Nella nuova manovra economica il governo guidato dall’ex presidente della Banca Centrale Europea affronta il nodo pensioni, e la scadenza prevista e confermata per fine 2021 di Quota 100, la misura sperimentale introdotta dal primo governo di Giuseppe Conte, quello a trazione Lega – 5 Stelle per intendersi.

Dal 2022 in pensione a 64 anni con Quota 102

Ma come, e soprattutto quando, si andrà in pensione dopo Quota 100? Nella Legge di Bilancio 2022 il governo di Mario Draghi ha inserito tra i vari provvedimenti anche Quota 102, un sistema che permetterà di bypassare la legge Fornero (tuttora in vigore) e di evitare in questo modo il famoso scalone di 5 anni rappresentato dal passaggio dalla pensione a 62 anni all’uscita a 67 per chi non ha fatto in tempo. 

Non ci sarà quindi nessuno scalone e al suo posto, in sostanza, un piccolo scalino. Nel 2022 infatti chi non avrà maturato in tempo i requisiti per uscire dal lavoro con Quota 100 potrà approfittare di Quota 102, la misura che verrà introdotta con la nuova Legge di Bilancio, che di fatto porta il requisito anagrafico a 64 anni (dagli attuali 62) lasciando invariato il requisito contributivo.

Ma come funzionerà il pensionamento con Quota 102 previsto dalla Legge di Bilancio cui sta lavorando il governo Draghi? I nati nel 1958, a partire dal 2022, potranno andare in pensione al raggiungimento del requisito contributivo dei 38 anni di contributi, così pure i nati nel 1959 che, a partire dall’anno successivo, potranno andare in pensione con lo stesso requisito contributivo.

Pensione a 63/64 anni, la proposta dell’Inps

La proposta del pensionamento a 63 o 64 anni (da adeguare alla speranza di vita) era stata avanzata dallo stesso presidente dell’Inps, Pasquale Tridico, nel corso di un’audizione alla Camera di una settimana fa.

Il meccanismo prevedeva la possibilità di incassare però la sola quota contributiva dell’assegno pensionistico, mentre per incassare anche la quota retributiva sarebbe stato necessario attendere il raggiungimento dei 67 anni di età.

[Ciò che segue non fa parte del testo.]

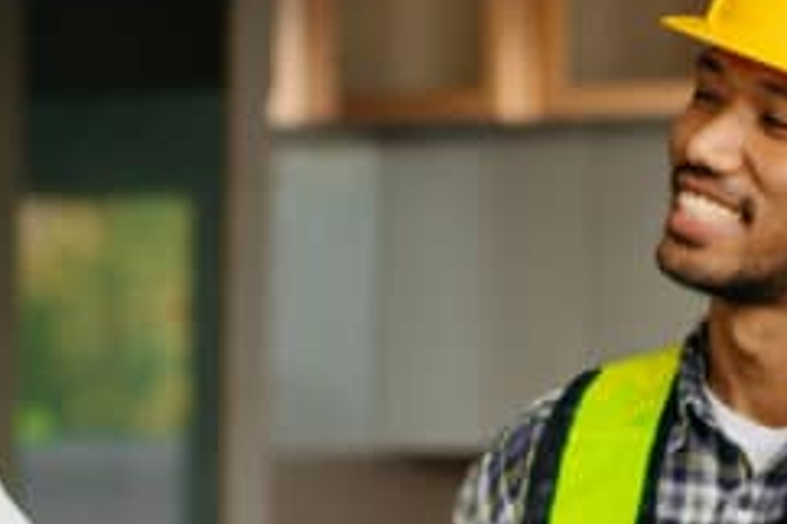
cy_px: 547
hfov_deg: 9.7
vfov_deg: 6.4
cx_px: 478
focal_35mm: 212
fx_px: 4631
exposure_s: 1/320
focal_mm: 50
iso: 100
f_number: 1.8
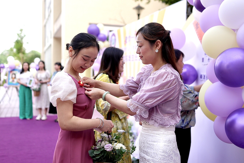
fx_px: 244
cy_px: 82
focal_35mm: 36
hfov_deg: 53.1
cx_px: 122
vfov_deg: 36.9
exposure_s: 1/1000
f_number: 1.4
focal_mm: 24
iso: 100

In questo modo sarebbe stato possibile mandare in pensione tutti i lavoratori che sono riusciti ad accumulare almeno 20 anni di contributi, con una quota di pensione di importo pari o superiore a 1,2 volte l’assegno sociale. 

Secondo Tridico questa ipotesi sarebbe stata “sostenibile dal punto di vista finanziario” ed avrebbe avuto un costo stimato di 453 milioni di euro nel 2022, che sarebbero diventati nel 2025 1,165 miliardi, con la previsione di ottenere dei risparmi a partire dal 2028. Inoltre dal momento che si sarebbe trattato di anticipi di cassa il costo di fatto sarebbe stato zero.

Grazie a questo meccanismo sarebbe possibile mandare in pensione anticipata nel 2022 circa 50 mila lavoratori, che diventerebbero 66 mila nel 2023, e 87 mila nel 2024.

Opzione Donna sarà cancellata, ma resta in piedi l’Ape sociale

Tra le novità contenute nella Legge di Bilancio 2022 troviamo, sempre per quel che riguarda le pensioni, anche la cancellazione di Opzione Donna, che prevedeva per le lavoratrici un meccanismo che permetteva un’uscita anticipata dal mondo del lavoro rispetto agli uomini. Si trattava anche in questo caso di una misura a scadenza come Quota 100 che, allo stesso modo, non sarà rinnovata per il 2022.

Sarà invece prorogato il meccanismo dell’Ape sociale, che permette di uscire dal mondo del lavoro coloro che svolgono mansioni usuranti, tuttavia l’allargamento della platea dei beneficiari, a differenza di quanto si sperava, non sarà ancora allargata ad includere altre categorie.

Cambia il Reddito di Cittadinanza, aumentano i controlli

Non sarà abolito, anzi arriva un rifinanziamento per il Reddito di Cittadinanza, misura fortemente voluta dal Movimento 5 Stelle. Il governo Draghi infatti ha previsto nella nuova manovra economica di confermare questa misura e di rafforzarla per il 2022, ma non solo, verranno anche introdotti maggiori controlli.

Con un miliardo di euro in più che porta le risorse per erogare il sussidio a 8,6 miliardi, pari alla spesa sostenuta nel 2021, arrivano infatti maggiori controlli preventivi inoltre il diritto al sussidio potrebbe decadere non dalla terza offerta di lavoro congrua rifiutata, bensì già a partire dalla seconda.